Jurisprudência reconhece direitos e limites à proteção jurídica do nascituro
Ainda que o artigo 2º do Código Civil condicione a aquisição de personalidade jurídica ao nascimento, o ordenamento jurídico brasileiro reconhece e concede ao nascituro uma categoria especial de direitos – os quais abrangem situações jurídicas destinadas a garantir o desenvolvimento digno e saudável no meio intrauterino e o consequente nascimento com vida –, a exemplo do direito à vida e à assistência pré-natal. Não há, no entanto, uma delimitação expressa do rol de tais direitos.
As correntes doutrinárias que buscam balizar a proteção jurídica devida àqueles que ainda não nasceram se dividem em três.

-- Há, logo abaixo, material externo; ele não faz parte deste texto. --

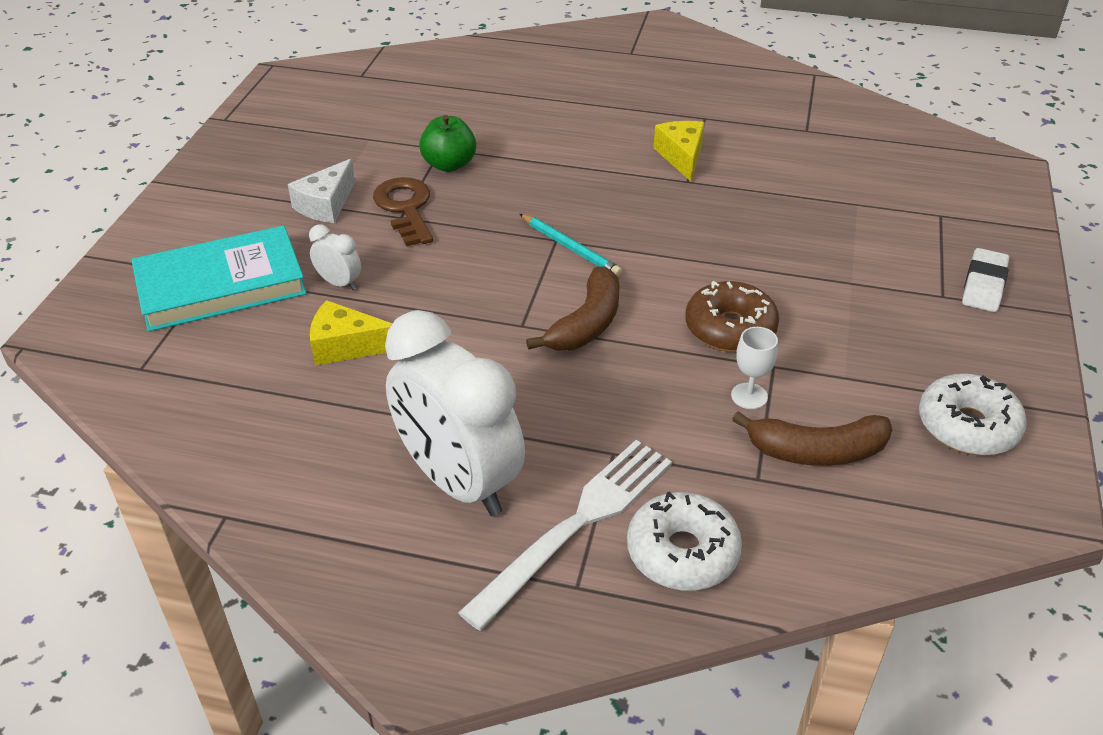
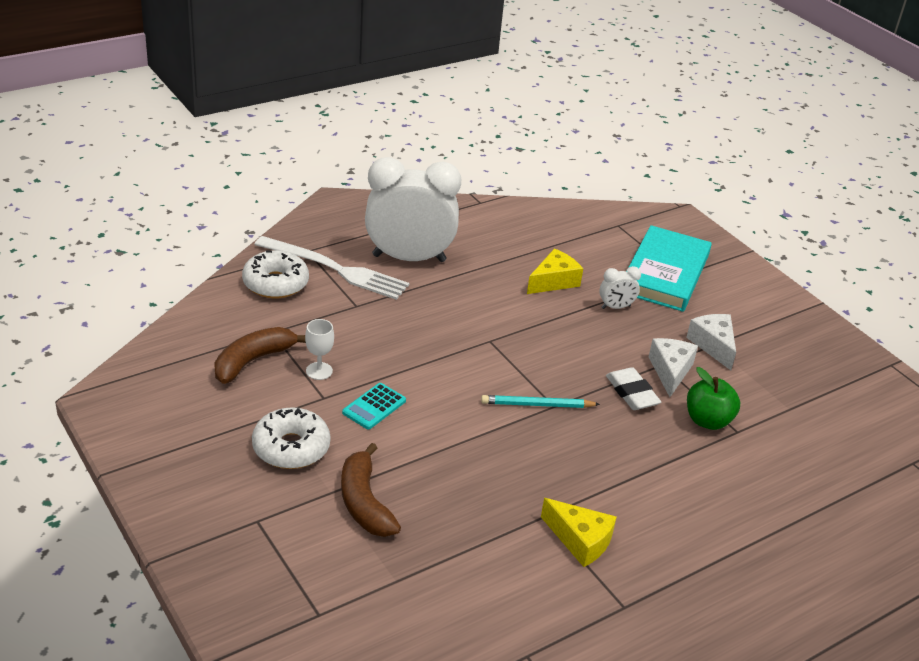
camera: 130 degrees right, 5 degrees down
(405, 208) = (670, 371): brown key -> white cheese
(575, 526) = (335, 269): white fork -> white fork turned 60 degrees counterclockwise
(586, 324) = (457, 361): brown banana -> brown banana (364, 503)
(730, 328) = (374, 407): brown donut -> turquoise calculator
(967, 426) = (175, 423): white donut -> white donut (291, 448)
(983, 285) = (233, 551): white eraser -> white eraser (632, 393)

A primeira, natalista, defende que a titularização de direitos e a personalidade jurídica são conceitos inexoravelmente vinculados, de modo que, inexistindo personalidade jurídica anterior ao nascimento, a consequência lógica é que também não há direitos titularizados pelo nascituro, mas mera expectativa de direitos.
Já para a teoria concepcionista, a personalidade jurídica se inicia com a concepção, muito embora alguns direitos só possam ser plenamente exercitáveis com o nascimento, como os decorrentes de herança, legado e doação.

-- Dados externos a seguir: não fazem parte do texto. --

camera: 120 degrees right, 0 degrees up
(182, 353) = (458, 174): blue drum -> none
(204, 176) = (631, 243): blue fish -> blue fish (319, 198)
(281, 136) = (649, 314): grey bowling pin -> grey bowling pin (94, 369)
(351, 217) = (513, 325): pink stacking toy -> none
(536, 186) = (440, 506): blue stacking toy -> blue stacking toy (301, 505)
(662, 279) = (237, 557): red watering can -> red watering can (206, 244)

Por último, há a teoria da personalidade condicional, para a qual a personalidade tem início com a concepção, porém fica submetida a uma condição suspensiva (o nascimento com vida), assegurados, no entanto, desde a concepção, os direitos da personalidade, inclusive para assegurar o nascimento.
Direito à vida
Ao reconhecer a uma mulher o direito de receber o seguro DPVAT após sofrer aborto em decorrência de acidente de carro, o relator do recurso no Superior Tribunal de Justiça (STJ), ministro Luis Felipe Salomão, esclareceu que o ordenamento jurídico como um todo – e não apenas o Código Civil de 2002 – alinhou-se mais à teoria concepcionista para a construção da situação jurídica do nascituro.
Em seu voto no REsp 1.415.727, o ministro ressaltou que é garantida aos ainda não nascidos a possibilidade de receber doação (artigo 542 do CC) e de ser curatelado (artigo 1.779 do CC), além da especial proteção do atendimento pré-natal (artigo 8º do Estatuto da Criança e do Adolescente). O relator ainda citou as disposições do Código Penal, no qual o crime de aborto é alocado no título referente a “crimes contra a pessoa”, no capítulo dos “crimes contra a vida”.
“Mesmo que se adote qualquer das outras duas teorias restritivas, há de se reconhecer a titularidade de direitos da personalidade ao nascituro, dos quais o direito à vida é o mais importante”, afirmou.
Para ele, garantir ao nascituro expectativas de direitos – ou mesmo direitos condicionados ao nascimento – “só faz sentido se lhe for garantido também o direito de nascer, o direito à vida, que é direito pressuposto a todos os demais”.
Seguro DPVAT
Salomão destacou que, mesmo em sua literalidade, o Código Civil não mistura os conceitos de existência da pessoa e de aquisição da personalidade jurídica. De acordo com o ministro, ainda que não se possa falar em personalidade jurídica, é possível falar em pessoa. “Caso contrário, não se vislumbraria nenhum sentido lógico na fórmula ‘a personalidade civil da pessoa começa’ se ambas – pessoa e personalidade civil – tivessem como começo o mesmo acontecimento.”
Ao analisar o caso concreto, o relator avaliou que o artigo 3º da Lei 6.194/1974 garante indenização por morte; assim, “o aborto causado pelo acidente subsume-se à perfeição ao comando normativo, haja vista que outra coisa não ocorreu, senão a morte do nascituro, ou o perecimento de uma vida intrauterina”.
O ministro ressaltou que a solução apresentada está alinhada com a natureza jurídica do seguro DPVAT, uma vez que a sua finalidade é garantir que os danos pessoais sofridos por vítimas de acidentes com veículos sejam compensados, ao menos parcialmente.